Il reste, néanmoins, un frein à lever pour que l'Europe s'ouvre totalement aux étudiants en travail social. À ce jour, les IRTS traduisent en ECTS – crédits européens (1) toutes leurs formations, en accord avec les institutions européennes, mais en désaccord avec le ministère de l'Éducation nationale qui ne les reconnaît pas à ce jour. En effet, ce dernier estime qu'une formation de niveau III ne peut se voir octroyer 180 ECTS correspondant à une licence dans le système LMD. « La mise en place pour 2012 du cadre européen des certifications permettra de dépasser ce débat. En effet, les niveaux de formation iront de I à VIII et nos diplômes de niveau III seront à VI, soit l'équivalent d'une licence. »
(1) European Credits Transfer System ou Système européen de transfert et d'accumulation de crédits
Estelle Nouel
Point de vue
Jenny Molina, responsable de l'international à l'IRTS de Bretagne (Ile-et-Vilaine)
« L'IRTS de Bretagne, situé à Rennes, existe depuis 1976. Il forme à 23 diplômes et certifications dans le secteur social. Notre charte Erasmus date de 2005 et a été renouvelée en 2009. Tous nos programmes d'études de niveau II et III sont désormais en ECTS et notre catalogue de formation sera prochainement traduit en anglais. Pour notre établissement, institut de formation supérieure, participer à la mise en place de programmes Erasmus est une ouverture aux problématiques sociales européennes.

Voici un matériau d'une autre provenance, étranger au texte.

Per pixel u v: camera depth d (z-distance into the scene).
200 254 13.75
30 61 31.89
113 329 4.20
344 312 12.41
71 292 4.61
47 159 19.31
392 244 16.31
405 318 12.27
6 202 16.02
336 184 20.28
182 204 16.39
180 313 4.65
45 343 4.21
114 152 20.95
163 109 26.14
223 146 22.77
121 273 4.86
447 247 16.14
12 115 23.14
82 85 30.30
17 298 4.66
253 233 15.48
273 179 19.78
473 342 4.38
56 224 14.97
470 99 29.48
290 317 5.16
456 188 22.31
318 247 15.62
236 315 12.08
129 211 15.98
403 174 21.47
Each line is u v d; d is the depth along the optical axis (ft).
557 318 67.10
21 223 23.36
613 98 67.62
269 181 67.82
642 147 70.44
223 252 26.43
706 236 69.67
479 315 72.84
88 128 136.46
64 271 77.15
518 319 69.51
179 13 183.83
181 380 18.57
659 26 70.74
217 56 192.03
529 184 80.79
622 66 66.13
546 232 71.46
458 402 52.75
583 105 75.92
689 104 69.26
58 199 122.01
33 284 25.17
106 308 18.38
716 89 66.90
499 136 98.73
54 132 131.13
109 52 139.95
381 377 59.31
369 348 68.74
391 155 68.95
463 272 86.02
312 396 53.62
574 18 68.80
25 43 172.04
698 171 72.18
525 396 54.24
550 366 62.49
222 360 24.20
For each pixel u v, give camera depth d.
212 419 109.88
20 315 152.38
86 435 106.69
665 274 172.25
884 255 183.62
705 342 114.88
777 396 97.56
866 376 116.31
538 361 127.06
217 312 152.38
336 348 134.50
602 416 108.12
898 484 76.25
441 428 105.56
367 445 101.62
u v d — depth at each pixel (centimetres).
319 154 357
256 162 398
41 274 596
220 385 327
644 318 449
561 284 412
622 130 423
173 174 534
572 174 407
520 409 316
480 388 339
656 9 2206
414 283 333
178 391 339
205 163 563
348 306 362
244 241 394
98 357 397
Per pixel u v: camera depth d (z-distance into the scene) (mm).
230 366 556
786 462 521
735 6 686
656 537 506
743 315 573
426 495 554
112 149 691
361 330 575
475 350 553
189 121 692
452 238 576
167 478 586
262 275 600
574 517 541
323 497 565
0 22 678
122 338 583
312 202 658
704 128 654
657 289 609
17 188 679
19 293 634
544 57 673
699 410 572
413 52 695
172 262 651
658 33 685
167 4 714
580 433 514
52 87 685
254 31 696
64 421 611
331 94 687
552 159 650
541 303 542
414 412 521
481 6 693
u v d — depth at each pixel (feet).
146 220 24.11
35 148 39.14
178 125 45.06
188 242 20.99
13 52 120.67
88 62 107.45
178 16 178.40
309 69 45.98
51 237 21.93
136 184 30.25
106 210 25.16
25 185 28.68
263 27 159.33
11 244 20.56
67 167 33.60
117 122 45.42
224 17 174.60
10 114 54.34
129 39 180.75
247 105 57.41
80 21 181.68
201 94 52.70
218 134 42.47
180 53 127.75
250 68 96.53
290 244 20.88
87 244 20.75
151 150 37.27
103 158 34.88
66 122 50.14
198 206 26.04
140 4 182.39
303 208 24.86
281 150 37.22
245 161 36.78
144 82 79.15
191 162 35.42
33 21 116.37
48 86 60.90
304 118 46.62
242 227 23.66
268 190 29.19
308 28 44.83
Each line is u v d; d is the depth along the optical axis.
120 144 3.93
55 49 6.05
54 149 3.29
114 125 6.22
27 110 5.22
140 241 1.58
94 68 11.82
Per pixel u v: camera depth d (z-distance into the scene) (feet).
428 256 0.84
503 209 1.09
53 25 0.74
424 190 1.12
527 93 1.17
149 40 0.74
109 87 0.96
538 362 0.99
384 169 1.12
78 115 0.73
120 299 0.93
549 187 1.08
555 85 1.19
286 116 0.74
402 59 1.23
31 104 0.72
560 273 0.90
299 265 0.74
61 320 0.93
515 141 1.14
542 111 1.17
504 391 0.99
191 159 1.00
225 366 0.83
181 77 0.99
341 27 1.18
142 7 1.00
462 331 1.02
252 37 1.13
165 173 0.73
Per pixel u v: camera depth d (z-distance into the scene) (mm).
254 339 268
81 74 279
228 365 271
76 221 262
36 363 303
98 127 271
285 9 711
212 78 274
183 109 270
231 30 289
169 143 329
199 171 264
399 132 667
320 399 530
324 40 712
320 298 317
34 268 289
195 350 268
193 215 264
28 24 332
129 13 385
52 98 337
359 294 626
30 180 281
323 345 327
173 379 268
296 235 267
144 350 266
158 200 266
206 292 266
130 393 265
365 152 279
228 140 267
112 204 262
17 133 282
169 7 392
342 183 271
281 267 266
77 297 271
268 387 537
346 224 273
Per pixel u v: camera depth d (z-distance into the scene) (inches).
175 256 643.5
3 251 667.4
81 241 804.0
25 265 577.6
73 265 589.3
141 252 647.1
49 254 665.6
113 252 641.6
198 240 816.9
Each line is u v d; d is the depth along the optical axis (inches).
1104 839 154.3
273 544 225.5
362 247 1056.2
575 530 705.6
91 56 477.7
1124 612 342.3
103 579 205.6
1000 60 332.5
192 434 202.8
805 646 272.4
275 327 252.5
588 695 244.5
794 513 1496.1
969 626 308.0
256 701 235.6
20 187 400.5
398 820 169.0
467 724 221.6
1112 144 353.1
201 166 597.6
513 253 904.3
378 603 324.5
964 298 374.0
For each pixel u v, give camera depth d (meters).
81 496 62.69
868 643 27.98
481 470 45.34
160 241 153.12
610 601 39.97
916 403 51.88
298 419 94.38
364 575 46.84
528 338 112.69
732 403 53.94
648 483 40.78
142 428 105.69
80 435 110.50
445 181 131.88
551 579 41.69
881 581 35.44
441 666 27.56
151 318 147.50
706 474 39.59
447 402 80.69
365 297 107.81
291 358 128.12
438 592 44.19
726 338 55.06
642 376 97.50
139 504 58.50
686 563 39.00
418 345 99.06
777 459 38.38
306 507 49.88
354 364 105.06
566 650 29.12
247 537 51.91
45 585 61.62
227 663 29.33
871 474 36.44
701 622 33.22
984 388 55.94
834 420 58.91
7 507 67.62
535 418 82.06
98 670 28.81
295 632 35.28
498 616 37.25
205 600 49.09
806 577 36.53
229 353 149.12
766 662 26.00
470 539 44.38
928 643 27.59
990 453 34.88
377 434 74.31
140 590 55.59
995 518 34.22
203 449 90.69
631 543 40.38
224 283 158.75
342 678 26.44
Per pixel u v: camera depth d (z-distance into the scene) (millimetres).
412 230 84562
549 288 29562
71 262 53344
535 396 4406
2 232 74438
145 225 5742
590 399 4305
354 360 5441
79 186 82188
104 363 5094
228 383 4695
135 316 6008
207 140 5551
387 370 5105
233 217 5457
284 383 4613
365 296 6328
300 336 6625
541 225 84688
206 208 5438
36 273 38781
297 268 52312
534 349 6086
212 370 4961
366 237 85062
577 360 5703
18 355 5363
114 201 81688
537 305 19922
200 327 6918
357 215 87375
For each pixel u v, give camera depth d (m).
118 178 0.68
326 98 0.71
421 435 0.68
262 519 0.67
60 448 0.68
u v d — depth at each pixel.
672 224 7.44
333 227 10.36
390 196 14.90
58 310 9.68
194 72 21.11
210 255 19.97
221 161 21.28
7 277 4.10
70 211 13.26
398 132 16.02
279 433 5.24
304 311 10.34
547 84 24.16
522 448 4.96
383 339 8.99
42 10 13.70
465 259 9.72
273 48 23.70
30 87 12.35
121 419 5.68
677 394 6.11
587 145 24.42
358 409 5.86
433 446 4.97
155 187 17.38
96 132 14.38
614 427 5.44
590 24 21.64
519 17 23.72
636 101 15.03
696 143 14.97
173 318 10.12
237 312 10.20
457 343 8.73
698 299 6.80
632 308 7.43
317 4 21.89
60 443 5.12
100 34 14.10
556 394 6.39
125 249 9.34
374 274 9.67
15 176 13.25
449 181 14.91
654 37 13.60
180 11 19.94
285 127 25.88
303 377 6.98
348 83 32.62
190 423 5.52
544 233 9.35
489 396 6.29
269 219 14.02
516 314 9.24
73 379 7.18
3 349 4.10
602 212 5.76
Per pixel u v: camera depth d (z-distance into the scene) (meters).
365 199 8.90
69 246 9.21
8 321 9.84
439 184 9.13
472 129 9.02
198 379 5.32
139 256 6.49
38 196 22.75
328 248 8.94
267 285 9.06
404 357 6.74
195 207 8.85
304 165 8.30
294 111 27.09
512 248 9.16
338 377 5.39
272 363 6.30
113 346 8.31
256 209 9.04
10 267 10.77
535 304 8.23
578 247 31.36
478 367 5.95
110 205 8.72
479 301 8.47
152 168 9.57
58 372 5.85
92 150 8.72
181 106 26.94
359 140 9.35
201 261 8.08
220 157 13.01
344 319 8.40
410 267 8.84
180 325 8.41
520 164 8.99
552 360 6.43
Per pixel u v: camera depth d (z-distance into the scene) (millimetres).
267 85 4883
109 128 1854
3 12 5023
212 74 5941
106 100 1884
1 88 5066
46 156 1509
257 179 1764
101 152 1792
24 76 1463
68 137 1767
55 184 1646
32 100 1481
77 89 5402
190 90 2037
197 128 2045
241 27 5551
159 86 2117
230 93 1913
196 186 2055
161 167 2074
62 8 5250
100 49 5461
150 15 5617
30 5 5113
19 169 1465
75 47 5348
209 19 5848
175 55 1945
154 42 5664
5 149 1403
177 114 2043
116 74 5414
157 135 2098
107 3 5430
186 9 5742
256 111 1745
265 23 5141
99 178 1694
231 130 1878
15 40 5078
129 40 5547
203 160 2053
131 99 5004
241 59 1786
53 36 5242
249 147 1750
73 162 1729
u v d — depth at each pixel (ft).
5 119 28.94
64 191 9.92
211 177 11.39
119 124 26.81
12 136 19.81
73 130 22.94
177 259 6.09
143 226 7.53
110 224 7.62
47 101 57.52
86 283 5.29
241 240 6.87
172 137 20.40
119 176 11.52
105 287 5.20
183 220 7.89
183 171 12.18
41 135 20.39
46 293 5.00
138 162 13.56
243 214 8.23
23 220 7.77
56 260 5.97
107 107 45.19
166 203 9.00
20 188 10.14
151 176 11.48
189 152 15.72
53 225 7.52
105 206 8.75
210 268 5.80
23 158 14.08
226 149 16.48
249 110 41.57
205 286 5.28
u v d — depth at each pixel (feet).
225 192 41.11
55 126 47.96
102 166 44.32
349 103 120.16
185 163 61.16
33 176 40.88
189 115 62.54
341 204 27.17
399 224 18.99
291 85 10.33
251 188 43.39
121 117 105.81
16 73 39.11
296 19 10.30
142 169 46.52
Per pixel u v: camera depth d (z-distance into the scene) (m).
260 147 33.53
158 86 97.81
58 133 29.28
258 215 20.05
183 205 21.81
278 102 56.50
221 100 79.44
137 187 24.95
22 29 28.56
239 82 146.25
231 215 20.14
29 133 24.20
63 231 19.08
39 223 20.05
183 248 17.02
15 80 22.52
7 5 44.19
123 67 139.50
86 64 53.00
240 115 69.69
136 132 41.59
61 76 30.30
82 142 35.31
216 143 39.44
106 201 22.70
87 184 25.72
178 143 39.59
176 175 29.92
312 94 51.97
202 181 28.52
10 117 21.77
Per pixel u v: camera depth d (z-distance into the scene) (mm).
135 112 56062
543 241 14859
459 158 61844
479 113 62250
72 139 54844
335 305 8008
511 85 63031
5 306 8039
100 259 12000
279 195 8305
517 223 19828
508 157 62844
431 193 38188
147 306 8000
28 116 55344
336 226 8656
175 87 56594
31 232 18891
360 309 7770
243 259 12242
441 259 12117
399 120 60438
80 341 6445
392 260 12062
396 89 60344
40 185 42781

Les futurs professionnels français de l'action sociale se doivent d'être au contact de la mise en œuvre du droit social européen dans d'autres pays de l'Union. D'autre part, nous avons pu remarquer que les étudiants qui avaient observé des pratiques sociales à l'étranger étaient, une fois en poste, plus attentifs au changement et prêts à promouvoir l'innovation. »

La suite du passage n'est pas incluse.